DIRECTIONS – This exercise calls for the records to be returned exactly, with images removed.

(Stored data)
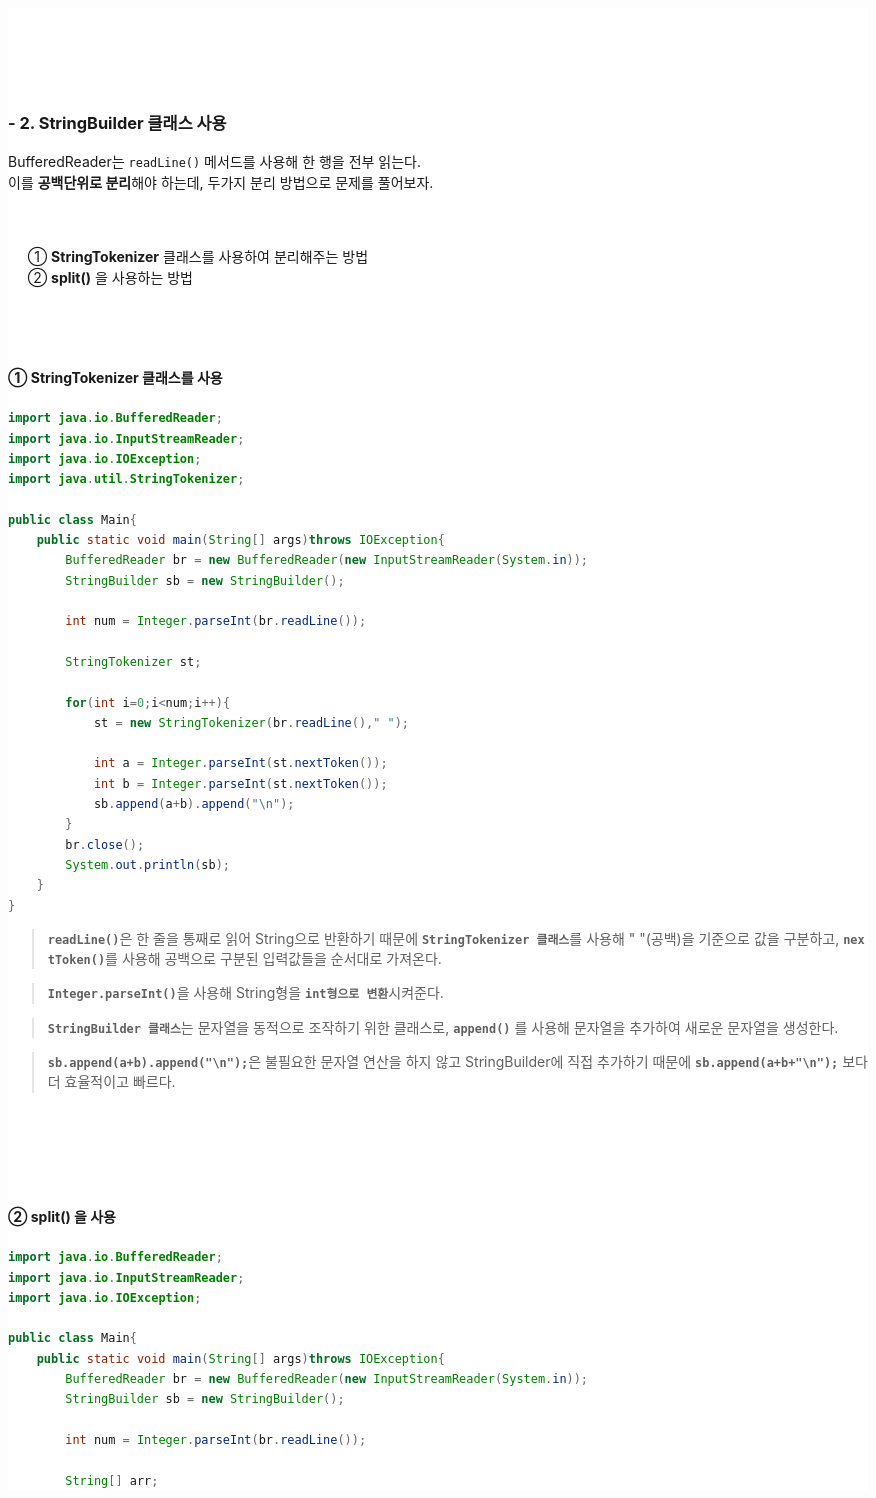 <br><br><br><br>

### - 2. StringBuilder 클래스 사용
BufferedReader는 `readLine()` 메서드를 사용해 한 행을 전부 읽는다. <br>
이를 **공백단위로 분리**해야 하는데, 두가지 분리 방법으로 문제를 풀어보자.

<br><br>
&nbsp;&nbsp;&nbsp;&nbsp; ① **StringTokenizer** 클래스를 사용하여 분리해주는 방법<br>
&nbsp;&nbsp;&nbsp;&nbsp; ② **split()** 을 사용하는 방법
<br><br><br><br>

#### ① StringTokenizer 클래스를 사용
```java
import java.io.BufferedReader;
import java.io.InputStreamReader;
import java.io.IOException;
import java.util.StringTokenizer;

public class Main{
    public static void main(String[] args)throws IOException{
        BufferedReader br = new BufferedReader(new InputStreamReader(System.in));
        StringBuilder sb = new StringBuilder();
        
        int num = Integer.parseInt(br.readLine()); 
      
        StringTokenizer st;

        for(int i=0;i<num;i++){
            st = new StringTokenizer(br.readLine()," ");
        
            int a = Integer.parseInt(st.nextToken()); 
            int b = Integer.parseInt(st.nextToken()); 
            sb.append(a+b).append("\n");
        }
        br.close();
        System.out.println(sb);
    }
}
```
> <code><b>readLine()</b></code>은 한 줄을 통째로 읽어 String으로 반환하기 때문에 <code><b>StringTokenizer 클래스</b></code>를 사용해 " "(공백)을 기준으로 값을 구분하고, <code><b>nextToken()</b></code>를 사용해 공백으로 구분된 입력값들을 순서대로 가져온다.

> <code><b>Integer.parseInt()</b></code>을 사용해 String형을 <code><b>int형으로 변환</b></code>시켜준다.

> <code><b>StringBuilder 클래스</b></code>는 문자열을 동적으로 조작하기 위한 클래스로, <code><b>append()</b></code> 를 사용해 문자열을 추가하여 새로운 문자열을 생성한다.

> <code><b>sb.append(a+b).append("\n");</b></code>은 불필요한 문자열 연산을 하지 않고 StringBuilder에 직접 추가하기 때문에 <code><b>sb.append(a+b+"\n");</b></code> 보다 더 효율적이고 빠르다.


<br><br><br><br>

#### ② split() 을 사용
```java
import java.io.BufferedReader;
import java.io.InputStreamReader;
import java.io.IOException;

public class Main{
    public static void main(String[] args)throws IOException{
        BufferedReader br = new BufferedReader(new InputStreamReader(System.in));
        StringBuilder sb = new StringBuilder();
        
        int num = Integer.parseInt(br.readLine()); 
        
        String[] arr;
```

SOLUTION TO THIS EXERCISE –
 <br><br><br><br>

### - 2. StringBuilder 클래스 사용
BufferedReader는 `readLine()` 메서드를 사용해 한 행을 전부 읽는다. <br>
이를 **공백단위로 분리**해야 하는데, 두가지 분리 방법으로 문제를 풀어보자.

<br><br>
&nbsp;&nbsp;&nbsp;&nbsp; ① **StringTokenizer** 클래스를 사용하여 분리해주는 방법<br>
&nbsp;&nbsp;&nbsp;&nbsp; ② **split()** 을 사용하는 방법
<br><br><br><br>

#### ① StringTokenizer 클래스를 사용
```java
import java.io.BufferedReader;
import java.io.InputStreamReader;
import java.io.IOException;
import java.util.StringTokenizer;

public class Main{
    public static void main(String[] args)throws IOException{
        BufferedReader br = new BufferedReader(new InputStreamReader(System.in));
        StringBuilder sb = new StringBuilder();
        
        int num = Integer.parseInt(br.readLine()); 
      
        StringTokenizer st;

        for(int i=0;i<num;i++){
            st = new StringTokenizer(br.readLine()," ");
        
            int a = Integer.parseInt(st.nextToken()); 
            int b = Integer.parseInt(st.nextToken()); 
            sb.append(a+b).append("\n");
        }
        br.close();
        System.out.println(sb);
    }
}
```
> <code><b>readLine()</b></code>은 한 줄을 통째로 읽어 String으로 반환하기 때문에 <code><b>StringTokenizer 클래스</b></code>를 사용해 " "(공백)을 기준으로 값을 구분하고, <code><b>nextToken()</b></code>를 사용해 공백으로 구분된 입력값들을 순서대로 가져온다.

> <code><b>Integer.parseInt()</b></code>을 사용해 String형을 <code><b>int형으로 변환</b></code>시켜준다.

> <code><b>StringBuilder 클래스</b></code>는 문자열을 동적으로 조작하기 위한 클래스로, <code><b>append()</b></code> 를 사용해 문자열을 추가하여 새로운 문자열을 생성한다.

> <code><b>sb.append(a+b).append("\n");</b></code>은 불필요한 문자열 연산을 하지 않고 StringBuilder에 직접 추가하기 때문에 <code><b>sb.append(a+b+"\n");</b></code> 보다 더 효율적이고 빠르다.


<br><br><br><br>

#### ② split() 을 사용
```java
import java.io.BufferedReader;
import java.io.InputStreamReader;
import java.io.IOException;

public class Main{
    public static void main(String[] args)throws IOException{
        BufferedReader br = new BufferedReader(new InputStreamReader(System.in));
        StringBuilder sb = new StringBuilder();
        
        int num = Integer.parseInt(br.readLine()); 
        
        String[] arr;
```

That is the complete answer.